**Texte fourni**:
════════════════

L’apport des fonds américains
La France manque souvent de culture du risque pour l’investissement. Aucun fonds n’avait accepté de nous financer comme eux.
Yves Germani, co-fondateur de BioSpeedia
La collaboration avec l’écosystème stéphanois – la recherche universitaire donc mais aussi ses entreprises spécialisées dans le médical – va prendre encore plus d’ampleur avec le Covid faisant en quelques mois de BioSpeedia un des leaders français des tests rapides des maladies infectieuses. L’histoire a été très médiatisée : mettant leur savoir-faire au service de la lutte contre la pandémie, leur test nasopharyngé rapide mis au point en collaboration avec le CHU – leur deuxième brevet commun – obtient l’aval des autorités sanitaires nationales et internationales. Il est mis sur le marché à la fin de l’automne 2020, soit 9 mois après s’être mis autour de la table. Avec l’aide de la municipalité, 7 000 Stéphanois ont participé à ses tests lors de son élaboration.
Depuis, 6 millions de ces autotests dont la production a été confiée à un industriel lyonnais, Delpharm Biotech, mais distribués en France par une autre entreprise stéphanoise, DTF médical, ont été vendus. BioSpeedia n’en serait pas là non plus sans l’arrivée décisive du fonds d’investissement américano-irlandais Forepont Capital Partners. Développer les tests exige des investissements colossaux, jusqu’à plusieurs centaines de milliers d’euros pour un prototype. « Leur apport est inestimable. Ce n’est pas un fonds comme les autres, il n’y a pas d’objectif de revente, de plus-value rapide. Il est porté par des familles fortunées et a une vraie dimension humaine », souligne Evelyne Bégaud.

════════════════

Entrées de données enregistrées
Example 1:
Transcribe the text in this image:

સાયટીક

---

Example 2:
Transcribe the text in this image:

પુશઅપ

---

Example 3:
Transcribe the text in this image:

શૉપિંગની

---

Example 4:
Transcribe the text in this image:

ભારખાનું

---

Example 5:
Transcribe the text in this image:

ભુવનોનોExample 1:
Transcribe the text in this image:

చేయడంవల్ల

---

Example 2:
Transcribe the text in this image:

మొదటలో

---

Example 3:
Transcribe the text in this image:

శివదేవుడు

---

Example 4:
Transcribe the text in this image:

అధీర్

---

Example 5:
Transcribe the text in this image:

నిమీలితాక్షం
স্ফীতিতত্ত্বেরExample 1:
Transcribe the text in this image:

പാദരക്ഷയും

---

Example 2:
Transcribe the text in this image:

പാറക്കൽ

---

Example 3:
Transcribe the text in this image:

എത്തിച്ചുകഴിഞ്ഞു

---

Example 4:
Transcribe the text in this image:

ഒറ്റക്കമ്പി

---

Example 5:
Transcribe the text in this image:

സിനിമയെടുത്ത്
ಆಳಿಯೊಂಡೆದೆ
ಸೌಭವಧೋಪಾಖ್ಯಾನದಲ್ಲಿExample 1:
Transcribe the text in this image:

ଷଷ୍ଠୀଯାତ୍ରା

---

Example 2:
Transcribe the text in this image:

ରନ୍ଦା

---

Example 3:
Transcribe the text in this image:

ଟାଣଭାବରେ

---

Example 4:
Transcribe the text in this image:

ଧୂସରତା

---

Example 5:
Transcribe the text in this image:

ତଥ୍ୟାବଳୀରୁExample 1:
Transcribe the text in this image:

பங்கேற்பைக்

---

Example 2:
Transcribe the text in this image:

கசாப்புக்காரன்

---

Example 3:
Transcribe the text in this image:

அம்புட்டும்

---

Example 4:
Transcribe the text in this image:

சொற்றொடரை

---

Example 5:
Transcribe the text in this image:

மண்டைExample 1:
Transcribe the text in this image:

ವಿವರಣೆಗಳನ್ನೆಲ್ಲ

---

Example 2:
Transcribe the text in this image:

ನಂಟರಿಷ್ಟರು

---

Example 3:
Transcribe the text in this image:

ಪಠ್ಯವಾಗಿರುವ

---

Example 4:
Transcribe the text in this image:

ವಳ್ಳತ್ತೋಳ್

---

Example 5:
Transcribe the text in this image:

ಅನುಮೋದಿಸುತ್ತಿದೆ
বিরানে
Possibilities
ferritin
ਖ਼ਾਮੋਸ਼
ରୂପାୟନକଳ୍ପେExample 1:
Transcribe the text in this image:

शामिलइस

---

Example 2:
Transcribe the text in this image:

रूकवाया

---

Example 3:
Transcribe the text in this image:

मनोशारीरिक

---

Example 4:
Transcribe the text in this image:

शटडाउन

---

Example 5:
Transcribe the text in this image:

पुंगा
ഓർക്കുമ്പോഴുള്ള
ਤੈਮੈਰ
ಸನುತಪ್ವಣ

════════════════

**Vos consignes**: Dans le texte sur BioSpeedia, relevez toutes les entreprises et tous les fonds d'investissement désignés par leur nom, s'il vous plaît.

**Réponse au problème**:
- BioSpeedia
- Delpharm Biotech
- DTF médical
- Forepont Capital Partners